Better late than never, but this’ll be a short one.
There was a welcome sense of focus to this episode and that’s something the show’s needed since, well, forever, really. Unfortunately, the writers chose to focus on a bunch of characters they’ve already spent way too much time on. We’re really hoping they got it out of their systems, because one more episode of the Rick, Lori, & Shane Show is going to send us running for the remote to change the channel. That’s an honest hope, by the way. Call us naive, but there’s a possibility that this episode served as a way to tame the Shane/Rick/Lori narrative just a little bit; first, by having Rick and Shane just pull their dicks and a ruler out and get it over with, showing them both to be a little stupid in the process; and second, by having another character finally call Lori on her massive pile of bullshit. That it was Andrea, who is both not likeable and possibly a little crazy, who put her in her place only made it all the sweeter.
But let’s face it: the writers are inexplicably in love with these three characters so the likelihood of them not being the center of the story for a good while seems pretty slim. Even the Lost writers knew when to ease off all the Jack/Kate/Sawyer stuff. This pack seems determined to keep giving the audience exactly what the audience has been complaining about the most. We can’t believe, after that awful Sophia storyline, they threw another character-in-crisis storyline at us and once again, it’s a character most of us couldn’t have named or picked out of a lineup before this episode. Has T-Dog spoken at all in the last 3 episodes?

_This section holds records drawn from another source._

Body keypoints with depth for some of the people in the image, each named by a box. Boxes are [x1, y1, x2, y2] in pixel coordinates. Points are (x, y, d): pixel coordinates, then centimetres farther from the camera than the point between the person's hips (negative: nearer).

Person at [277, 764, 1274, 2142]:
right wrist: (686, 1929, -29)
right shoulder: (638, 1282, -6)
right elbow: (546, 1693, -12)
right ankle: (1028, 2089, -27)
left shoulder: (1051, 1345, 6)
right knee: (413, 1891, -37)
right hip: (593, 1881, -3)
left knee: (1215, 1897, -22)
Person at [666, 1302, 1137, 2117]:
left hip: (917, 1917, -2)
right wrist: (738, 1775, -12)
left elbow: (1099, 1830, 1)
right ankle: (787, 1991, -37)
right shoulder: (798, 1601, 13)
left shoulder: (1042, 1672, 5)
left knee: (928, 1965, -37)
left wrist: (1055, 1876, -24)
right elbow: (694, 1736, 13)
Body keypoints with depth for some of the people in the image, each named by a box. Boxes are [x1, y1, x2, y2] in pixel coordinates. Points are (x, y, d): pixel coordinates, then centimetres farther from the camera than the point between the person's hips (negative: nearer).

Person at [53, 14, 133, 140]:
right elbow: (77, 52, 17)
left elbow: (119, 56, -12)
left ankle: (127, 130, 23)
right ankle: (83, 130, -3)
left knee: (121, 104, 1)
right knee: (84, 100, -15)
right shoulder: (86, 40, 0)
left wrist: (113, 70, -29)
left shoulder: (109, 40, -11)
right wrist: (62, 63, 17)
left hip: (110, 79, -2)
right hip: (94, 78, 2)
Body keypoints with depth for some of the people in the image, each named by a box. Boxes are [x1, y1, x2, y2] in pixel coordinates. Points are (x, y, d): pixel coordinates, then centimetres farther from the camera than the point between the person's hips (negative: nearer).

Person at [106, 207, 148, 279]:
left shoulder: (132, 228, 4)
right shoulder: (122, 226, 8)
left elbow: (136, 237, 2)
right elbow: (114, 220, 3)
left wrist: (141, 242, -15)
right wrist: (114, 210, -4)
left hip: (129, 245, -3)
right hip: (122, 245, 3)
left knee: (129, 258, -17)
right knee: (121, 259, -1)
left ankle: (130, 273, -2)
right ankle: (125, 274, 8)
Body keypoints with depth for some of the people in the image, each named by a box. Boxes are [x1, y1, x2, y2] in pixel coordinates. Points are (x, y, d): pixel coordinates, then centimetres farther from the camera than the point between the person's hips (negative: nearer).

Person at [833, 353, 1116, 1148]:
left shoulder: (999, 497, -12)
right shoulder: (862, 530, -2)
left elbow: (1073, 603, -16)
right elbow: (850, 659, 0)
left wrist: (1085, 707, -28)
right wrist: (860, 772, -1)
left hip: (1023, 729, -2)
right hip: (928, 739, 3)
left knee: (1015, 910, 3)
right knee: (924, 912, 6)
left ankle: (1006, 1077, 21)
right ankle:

Can we give Carole something to do besides being a doormat; Dale something to do besides being a control freak; and Darryl something do besides lash out at people? Do we really need to spend half an episode perched on the edge of some farm girl’s bed, as characters wring their hands over her fate?
And we get it: it’s simply a tool for the characters to have discussions about big questions and to reveal something about themselves. Fine. But the discussion of whether or not to go on in this world is a theme of the show; one that has almost been beaten into the ground at this point. And we already knew that Lori was self-centered and high-strung and that Andrea is dark and maybe just a little bit nuts. The only value to this storyline was that it forced a confrontation between these two women, but that could have been accomplished in dozens of other ways. Sorry to be so callous, but we just don’t give a shit about nameless suicidal farm girls when there are a half-dozen people we’ve been following since episode one who we barely know at all. By all means, throw in new characters to the mix, but we would have been a lot more invested in this story if it was about Carole wanting to kill herself.
What we want is for them to stop asking the question of whether or not to go on, and get on with showing us how these folks are going to go on. Where are they, exactly? What are their goals? Not just immediately, but in the long term? What are they fighting for? “Survival” isn’t enough of an answer to hang an entire television series on. We’re heading into the end of the second season, the show needs a mission statement and some world-building desperately. We’re just optimistic enough to still believe that the following bits will give us more of what we’re looking for: The introduction of Randall, the fact that some time has passed (they’re finally mentioning an upcoming winter), and the short discussion about walkers without bite marks, which Rick seemed awfully keen on NOT having. We need a mythology to this show. This was a fairly decent episode overall, but let’s get this car MOVING, folks.